_TEXT PROVIDED_:
The issue we met is not only just for CMD6, but also for other R1B CMD.
Your new changes does not cover all of these cases.
We would like to make error handle in the core layer to deal with these
issues.

I had submitted a new path ([PATCH v2] Fix CMD6 timeout issue) to you,
please help to review it.
Thanks.


> >
> > Signed-off-by: Yong Mao <yong.mao@mediatek.com>
> > Signed-off-by: Chaotian Jing <chaotian.jing@mediatek.com>
> > ---
> >  drivers/mmc/host/mtk-sd.c |   77 ++++++++++++++++++++++++++++++---------------
> >  1 file changed, 51 insertions(+), 26 deletions(-)
> >
> > diff --git a/drivers/mmc/host/mtk-sd.c b/drivers/mmc/host/mtk-sd.c
> > index 84e9afc..b29683b 100644
> > --- a/drivers/mmc/host/mtk-sd.c
> > +++ b/drivers/mmc/host/mtk-sd.c
> > @@ -826,6 +826,15 @@ static bool msdc_cmd_done(struct msdc_host *host, int events,
> >         return true;
> >  }
> >
> > +static int msdc_card_busy(struct mmc_host *mmc)
> > +{
> > +       struct msdc_host *host = mmc_priv(mmc);
> > +       u32 status = readl(host->base + MSDC_PS);
> > +
> > +       /* check if data0 is low */
> > +       return !(status & BIT(16));
> > +}
> > +
> >  /* It is the core layer's responsibility to ensure card status
> >   * is correct before issue a request. but host design do below
> >   * checks recommended.
> 
> Hmm. Why?
> 
> I think you should rely on the mmc core to invoke the ->card_busy()
> ops instead. The core knows better when it's needed.
> 
> Perhaps that may also resolve some of these issues for you!?
In my latest patch, msdc_card_busy will not be used in mtk-sd.c
directly. It only can be invoked by ->card_busy() in the mmc core.


> 
> > @@ -835,10 +844,20 @@ static inline bool msdc_cmd_is_ready(struct msdc_host *host,
> >  {
> >         /* The max busy time we can endure is 20ms */
> >         unsigned long tmo = jiffies + msecs_to_jiffies(20);
> > +       u32 count = 0;
> > +
> > +       if (in_interrupt()) {
> > +               while ((readl(host->base + SDC_STS) & SDC_STS_CMDBUSY) &&
> > +                      (count < 1000)) {
> > +                       udelay(1);
> > +                       count++;
> 
> This seems like a bad idea, "busy-wait" in irq context is never a good idea.

_WHAT IS BEING ASKED_:
Answer these questions about the patch discussion:
1. How many insertions and deletions does the patch make?
2. Which bit of the value read from MSDC_PS does msdc_card_busy test?
3. What maximum busy time does the comment in msdc_cmd_is_ready state?
The lines that follow have no connection to the patch discussion above.

_DATA SHOWN_:
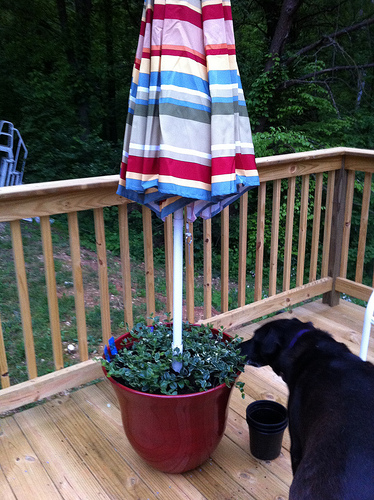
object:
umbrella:
[116, 1, 262, 222]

_RESULT_:
1. 51 insertions and 26 deletions.
2. BIT(16).
3. 20ms.